Special circumstances lead to lower acreage of peanuts, tobacco in N.C.

by | Jul 1, 2009

N.C. farmers are growing fewer acres of tobacco this year.

N.C. farmers are growing fewer acres of tobacco this year.

The USDA released its June Crop Report Tuesday, and I can’t say I was surprised by the numbers. As expected, soybean acreage increased 7 percent over last year, to 1.8 million acres. That’s the highest acreage in North Carolina since 1985.

Because of high global demand, soybean prices are very good now, and N.C. farmers are going to plant crops they believe will bring the best return on their investment. On the flip side, that same philosophy explains the drop in acreage for corn and cotton.

Two other crops — peanuts and tobacco — also are down from a year ago, but for reasons that go beyond simple economics.

Peanut acreage is down 23 percent from a year ago, to 75,000 acres. That drop is the result of a couple of factors: 1) Last year’s N.C. peanut crop was a record, so some decrease this year was to be expected; and 2) the peanut industry was hurt by the salmonella outbreak earlier this year that saw the recall of lots of peanut butter products. The massive recall affected consumer demand for peanut butter and related foods. That has left a lot of N.C. farmers with peanuts in storage and no contracts for them. In other words, nobody’s buying.

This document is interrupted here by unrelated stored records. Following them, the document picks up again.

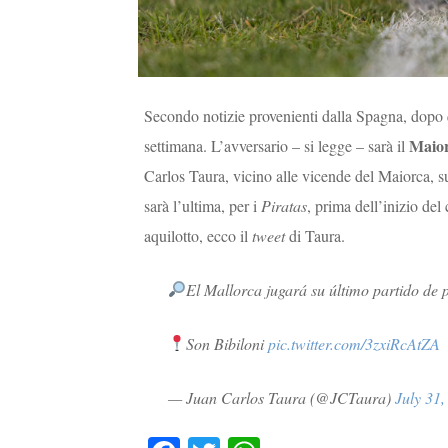
Secondo notizie provenienti dalla Spagna, dopo q
Maio
settimana. L’avversario – si legge – sarà il
Carlos Taura, vicino alle vicende del Maiorca, s
sarà l’ultima, per i
Piratas
, prima dell’inizio del
aquilotto, ecco il
tweet
di Taura.
El Mallorca jugará su último partido de 
Son Bibiloni
pic.twitter.com/3zxiRcAtZA
— Juan Carlos Taura (@JCTaura)
July 31,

N.C. farmers also aren’t planting as many acres of flue-cured tobacco this year (3 percent less, to be exact), mainly because their contracts with tobacco companies have been reduced. Companies lowered contracts when they realized that Congress was likely to pass legislation authorizing the FDA to regulate tobacco products, which Congress did earlier this month. Another factor was the 62-cent increase in the federal excise tax on cigarettes and other tobacco products that took effect April 1. Regulation and higher taxes are going to lower demand for cigarettes and other tobacco products, so the manufacturers are taking steps to lower their costs. Unfortunately, that means farmers who grow tobacco are seeing less demand for their crop.